Ancak hiçbiri Üstat ve Murim Efendi kadar şaşırmayacaktı.
“Bunu bir rüya olarak düşünebilirsiniz. Sadece göz gezdirip, bunun alt karın bölgenizdeki enerjiyi kaybetmenin bir sonucu olduğunu söylemek sorun değil.
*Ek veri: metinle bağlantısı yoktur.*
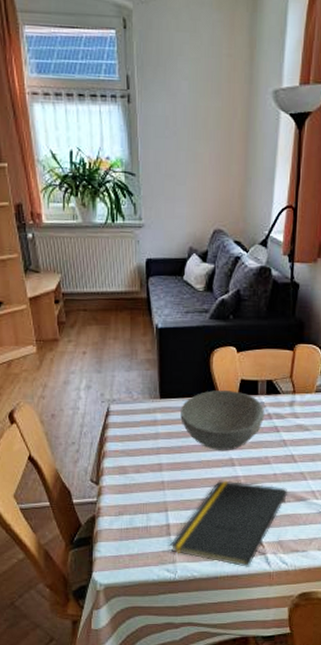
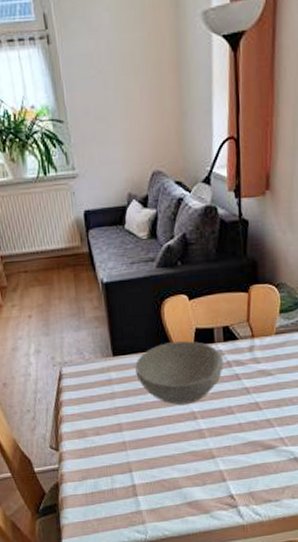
notepad: present [170,480,288,567] -> none [138,435,256,522]

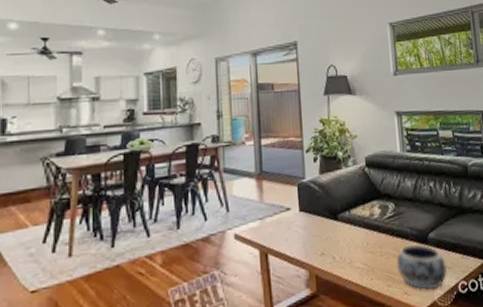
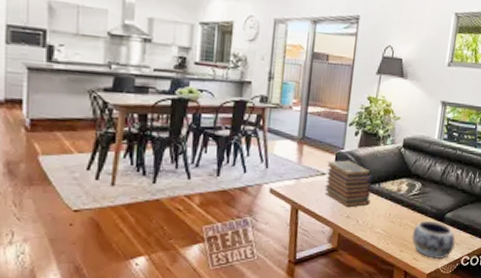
book stack: none [290,190,344,244] -> present [325,160,372,208]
Ölülerin anılarını ve bedenlerini bir süreliğine hatırlamak ve onları eskisi gibi yapmak için garip bir dövüş sanatı öğrendiğimi varsaymak sorun değil.”
“Efendim. Murim Lord-nim.”
Yüz Hayalet Reenkarnasyonu tamamlandı.
“Şeytani Tarikat henüz bitmedi.”
Demonic Cult'un seçkin üyeleri. 1.000 kişi.
“Savaş şövalyeliği henüz unutmadı ve şövalyelik savaşı unutmadı.”
Salihler Tarikatı'nın seçkinleri. 1.000 kişi.
“Şeytani Tarikat Jiangshi yüzünden son bulmayacak ve Dürüst Tarikat da sıradan cesetler tarafından yenmeyecek.”
İyilik ve Kötülüğün Gerçek Büyük Savaşı.
İkisinin de ümidi buydu.
“Eğer Şeytan Tarikatı dünyadan yok olacaksa, bu sadece Doğru Tarikat’ın kılıcıyla olacaktır. Eğer tarikat yok edilecekse, bu Şeytan Tarikat’ının kötü parmak uçları yüzünden olacaktır.”
“......”
“Şeytani Tarikat'ın efendisinin dediği gibi ve Doğru Tarikat'ın liderinin arzuladığı gibi.”
Gülümsedim.
Sonra yumruğumu bir elimle kapatıp eğildim.
“Bu dünyanın son efendisi olmak için savaş.”